• Travail demandé:
Rédigez la suite du texte sur le racisme et le capitalisme en reprenant juste après sa dernière phrase.

• Extrait du texte:
Le meurtre de George Floyd aux États-Unis par la police a déclenché une vague d’indignation populaire dans ce pays et dans le monde entier. Les manifestations de masse, les actions directes contre la police et en réponse à la répression ont été monnaie courante ces dernières semaines. Ce meurtre, comme des milliers d’autres, ravive les protestations généralisées aux États-Unis de 2014, après les nombreux assassinats de personne noires, en particulier de jeunes.

Ce fait a mis en évidence le profond racisme qui existe dans les sociétés actuelles. En Europe, des milliers de migrant-e-s revendiquent leurs droits, exigent un traitement égal à celui de la population blanche, le droit d’asile est également revendiqué pour les milliers de personnes qui tentent quotidiennement de traverser la Méditerranée ou de se rendre de la Turquie vers l’Europe, une tentative au cours de laquelle beaucoup d’entre elles et eux meurent, sont durement réprimé-e-s ou logé-e-s dans des camps de réfugié-e-s, qui prennent de plus en plus la forme de prisons.

Ce phénomène met en évidence le rôle historique du racisme dans la construction de la société capitaliste. L’expansion du capitalisme – bien avant la révolution industrielle – avait un élément central : le pillage de continents entiers, le génocide de populations entières, l’appropriation de territoires, de ressources et de corps par les États européens et leur bourgeoisie, pour réaliser l’accumulation de capital investi ensuite dans le développement des machines et de l’industrie au XVIIIe siècle. C’est cette stratégie coloniale de pillage des ressources sur tout le continent américain, accompagnée de l’esclavage et de la traite des êtres humains en Amérique du Sud et en Afrique, qui a permis de consolider le capitalisme.

Puis, dans une autre phase de déploiement du système, déjà au XIXe siècle, l’expansion impérialiste ou coloniale européenne sur l’Afrique, l’Asie et l’Océanie se développe, avec un nombre incalculable de morts, de viols, de pillages, répétant la conquête faite quelques siècles auparavant en Amérique, désormais dans le reste de la planète. Ainsi, le capitalisme s’est étendu au reste du monde et devenu un système mondial. Le pillage et la destruction, le génocide, sont inhérents au capitalisme ; ils sont dans son ADN. Il en va de même pour le racisme ou le patriarcat, le capitalisme est construit sur l’exploitation des corps, les transformant en territoires et en éléments qui permettent son fonctionner et sa reproduction.

Le racisme est un élément structurel du système capitaliste. Car pour piller le reste de la planète – y compris dans les pays développés – le système et les classes dominantes doivent établir qui est soumis à la domination et au pillage. Les conquérants européens et les maîtres coloniaux ont rapidement trouvé la légitimité de cette décision dans des « théories raciales » pseudo-scientifiques, qui revendiquaient l’existence de différentes « races humaines » et les ordonnaient hiérarchiquement, et qui plaçaient toujours au sommet « la race blanche », c’est-à-dire les Européen-ne-s eux-mêmes.

(Données brutes)
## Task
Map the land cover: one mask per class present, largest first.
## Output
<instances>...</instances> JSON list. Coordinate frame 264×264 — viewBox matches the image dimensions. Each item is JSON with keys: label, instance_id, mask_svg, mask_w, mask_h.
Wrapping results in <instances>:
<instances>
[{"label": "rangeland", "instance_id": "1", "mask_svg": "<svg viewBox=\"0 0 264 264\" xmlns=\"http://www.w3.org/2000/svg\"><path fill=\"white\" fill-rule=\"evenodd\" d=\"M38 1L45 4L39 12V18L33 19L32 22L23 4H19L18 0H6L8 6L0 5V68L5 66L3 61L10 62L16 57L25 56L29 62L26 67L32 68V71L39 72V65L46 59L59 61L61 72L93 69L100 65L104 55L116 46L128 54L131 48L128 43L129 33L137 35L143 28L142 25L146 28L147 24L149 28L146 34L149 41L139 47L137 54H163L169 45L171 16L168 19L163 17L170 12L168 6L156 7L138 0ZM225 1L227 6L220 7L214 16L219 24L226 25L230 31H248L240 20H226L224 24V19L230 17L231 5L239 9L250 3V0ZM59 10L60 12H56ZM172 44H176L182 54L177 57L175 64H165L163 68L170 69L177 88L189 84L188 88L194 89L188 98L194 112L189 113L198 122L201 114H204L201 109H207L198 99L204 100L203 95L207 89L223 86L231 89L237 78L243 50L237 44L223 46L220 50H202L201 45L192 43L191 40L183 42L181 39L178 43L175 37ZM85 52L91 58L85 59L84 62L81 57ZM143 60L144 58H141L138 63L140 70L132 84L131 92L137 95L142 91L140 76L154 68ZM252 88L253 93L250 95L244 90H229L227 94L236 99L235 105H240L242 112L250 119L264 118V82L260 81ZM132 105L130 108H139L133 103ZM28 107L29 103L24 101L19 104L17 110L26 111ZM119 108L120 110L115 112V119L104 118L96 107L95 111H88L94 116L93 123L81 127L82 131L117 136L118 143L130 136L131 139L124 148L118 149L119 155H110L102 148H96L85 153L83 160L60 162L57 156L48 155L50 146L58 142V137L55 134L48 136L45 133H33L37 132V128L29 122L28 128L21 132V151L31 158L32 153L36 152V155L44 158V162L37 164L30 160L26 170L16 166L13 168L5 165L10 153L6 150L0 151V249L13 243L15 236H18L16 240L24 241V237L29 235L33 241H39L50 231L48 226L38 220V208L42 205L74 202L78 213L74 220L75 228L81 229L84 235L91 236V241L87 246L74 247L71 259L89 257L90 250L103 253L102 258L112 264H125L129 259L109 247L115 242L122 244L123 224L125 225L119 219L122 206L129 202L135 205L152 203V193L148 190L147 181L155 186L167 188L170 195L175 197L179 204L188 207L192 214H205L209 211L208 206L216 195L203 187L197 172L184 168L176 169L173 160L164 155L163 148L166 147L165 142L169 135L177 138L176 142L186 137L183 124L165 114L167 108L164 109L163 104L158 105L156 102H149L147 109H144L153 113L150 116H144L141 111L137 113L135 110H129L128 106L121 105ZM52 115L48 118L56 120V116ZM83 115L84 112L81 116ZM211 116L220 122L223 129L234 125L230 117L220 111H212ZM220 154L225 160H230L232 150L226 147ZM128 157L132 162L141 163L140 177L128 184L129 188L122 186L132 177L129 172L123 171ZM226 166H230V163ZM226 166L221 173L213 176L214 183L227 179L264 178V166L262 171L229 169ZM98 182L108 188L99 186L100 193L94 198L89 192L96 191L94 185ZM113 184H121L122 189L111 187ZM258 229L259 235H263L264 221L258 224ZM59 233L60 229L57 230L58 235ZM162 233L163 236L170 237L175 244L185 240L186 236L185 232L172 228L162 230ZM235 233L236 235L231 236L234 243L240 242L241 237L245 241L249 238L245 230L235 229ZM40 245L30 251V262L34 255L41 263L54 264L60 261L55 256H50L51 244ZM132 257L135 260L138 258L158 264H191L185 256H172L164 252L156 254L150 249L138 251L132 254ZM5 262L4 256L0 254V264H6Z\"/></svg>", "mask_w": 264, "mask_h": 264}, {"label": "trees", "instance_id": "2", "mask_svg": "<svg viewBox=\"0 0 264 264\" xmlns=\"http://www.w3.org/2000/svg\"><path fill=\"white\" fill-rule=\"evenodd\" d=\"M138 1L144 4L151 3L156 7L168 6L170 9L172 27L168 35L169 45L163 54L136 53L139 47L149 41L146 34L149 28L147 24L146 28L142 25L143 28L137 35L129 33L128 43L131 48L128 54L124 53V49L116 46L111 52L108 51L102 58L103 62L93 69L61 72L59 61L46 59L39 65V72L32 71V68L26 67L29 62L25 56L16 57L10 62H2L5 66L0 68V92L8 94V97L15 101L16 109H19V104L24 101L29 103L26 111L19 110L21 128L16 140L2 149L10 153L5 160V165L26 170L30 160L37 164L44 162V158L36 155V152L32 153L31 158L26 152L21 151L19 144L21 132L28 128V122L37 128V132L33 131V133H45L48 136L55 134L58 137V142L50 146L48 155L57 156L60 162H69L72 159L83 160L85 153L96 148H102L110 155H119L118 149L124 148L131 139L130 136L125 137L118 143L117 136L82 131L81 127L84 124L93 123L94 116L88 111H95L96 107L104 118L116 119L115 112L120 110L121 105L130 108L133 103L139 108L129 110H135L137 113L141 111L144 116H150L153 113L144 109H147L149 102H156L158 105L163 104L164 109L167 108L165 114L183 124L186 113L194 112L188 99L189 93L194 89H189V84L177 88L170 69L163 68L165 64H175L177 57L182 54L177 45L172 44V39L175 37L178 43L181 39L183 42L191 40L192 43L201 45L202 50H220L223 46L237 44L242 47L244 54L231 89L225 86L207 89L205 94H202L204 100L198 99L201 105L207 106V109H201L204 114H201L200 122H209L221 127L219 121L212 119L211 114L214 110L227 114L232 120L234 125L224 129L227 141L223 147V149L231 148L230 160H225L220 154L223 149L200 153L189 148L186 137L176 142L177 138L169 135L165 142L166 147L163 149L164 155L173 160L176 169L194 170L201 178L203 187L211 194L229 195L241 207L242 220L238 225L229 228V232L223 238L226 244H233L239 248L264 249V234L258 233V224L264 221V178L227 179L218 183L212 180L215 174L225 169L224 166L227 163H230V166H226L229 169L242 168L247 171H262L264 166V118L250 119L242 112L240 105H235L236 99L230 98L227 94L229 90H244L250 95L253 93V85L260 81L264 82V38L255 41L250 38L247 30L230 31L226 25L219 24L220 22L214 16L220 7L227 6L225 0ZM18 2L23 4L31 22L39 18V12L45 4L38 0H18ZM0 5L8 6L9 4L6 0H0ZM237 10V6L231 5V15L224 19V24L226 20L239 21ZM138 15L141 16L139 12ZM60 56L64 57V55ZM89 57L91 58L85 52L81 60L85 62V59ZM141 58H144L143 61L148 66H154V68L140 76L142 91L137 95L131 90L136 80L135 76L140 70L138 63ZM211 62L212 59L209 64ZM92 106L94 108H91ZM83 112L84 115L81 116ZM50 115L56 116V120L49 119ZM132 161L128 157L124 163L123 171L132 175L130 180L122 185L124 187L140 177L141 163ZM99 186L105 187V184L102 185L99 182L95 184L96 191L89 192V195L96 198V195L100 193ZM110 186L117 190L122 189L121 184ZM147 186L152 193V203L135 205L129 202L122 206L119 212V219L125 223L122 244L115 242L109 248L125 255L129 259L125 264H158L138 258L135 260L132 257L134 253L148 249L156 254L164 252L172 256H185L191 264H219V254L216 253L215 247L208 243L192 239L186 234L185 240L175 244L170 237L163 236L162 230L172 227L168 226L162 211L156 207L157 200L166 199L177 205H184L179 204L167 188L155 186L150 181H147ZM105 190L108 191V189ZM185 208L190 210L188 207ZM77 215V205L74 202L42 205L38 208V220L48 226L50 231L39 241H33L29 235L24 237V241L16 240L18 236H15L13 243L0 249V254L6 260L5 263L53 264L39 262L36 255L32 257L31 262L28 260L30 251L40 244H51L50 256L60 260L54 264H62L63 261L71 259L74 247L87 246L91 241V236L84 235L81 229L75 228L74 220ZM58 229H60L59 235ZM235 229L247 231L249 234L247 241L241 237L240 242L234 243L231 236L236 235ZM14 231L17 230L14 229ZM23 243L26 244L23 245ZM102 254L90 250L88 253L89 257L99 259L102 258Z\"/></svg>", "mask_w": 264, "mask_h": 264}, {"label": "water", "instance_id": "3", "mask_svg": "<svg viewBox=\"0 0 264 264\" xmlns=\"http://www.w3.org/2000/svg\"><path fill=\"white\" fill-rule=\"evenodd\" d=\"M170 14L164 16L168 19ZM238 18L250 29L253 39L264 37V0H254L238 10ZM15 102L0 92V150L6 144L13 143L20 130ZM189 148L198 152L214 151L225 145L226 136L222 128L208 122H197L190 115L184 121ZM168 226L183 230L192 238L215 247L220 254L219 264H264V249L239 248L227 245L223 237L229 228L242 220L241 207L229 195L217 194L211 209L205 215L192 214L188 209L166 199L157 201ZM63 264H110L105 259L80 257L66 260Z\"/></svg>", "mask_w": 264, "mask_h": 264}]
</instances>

• Réponse finale:
Ainsi, le racisme a placé et place encore une grande partie de la population, voire des continents entiers, dans des positions subalternes. Comme nous le voyons dans les relations entre les pays développés et les pays sous-développés. Le système capitaliste, basé sur la division entre les classes sociales, a organisé ces classes dans une large mesure, également sur la base de la discrimination raciale ou de la couleur de la peau. Outre le racisme, d’autres facteurs jouent un rôle, dont certains sont liés et interdépendants, comme la construction de l’État-nation, qui divise les opprimés et les opprimées et dévalorise tou-te-s celles et ceux qui n’appartiennent pas au collectif national. L’État-nation constitue donc l’un des fondements de la normalité raciste et capitaliste.

En Europe et en Amérique, la majorité des non-blanc-he-s sont pauvres et portent tout l’héritage de l’histoire coloniale que nous avons mentionné. Les non-blanc-he-s occupent toujours les emplois les moins bien payés, sans sécurité sociale ni avantages sociaux, sans accès à la santé et au logement, et subissent constamment un harcèlement et une violence policière, comme on le voit aux États-Unis ou en Europe, mais c’est également le cas dans les favelas du Brésil on se déroule un véritable processus de meurtre organisé des jeunes noir-e-s.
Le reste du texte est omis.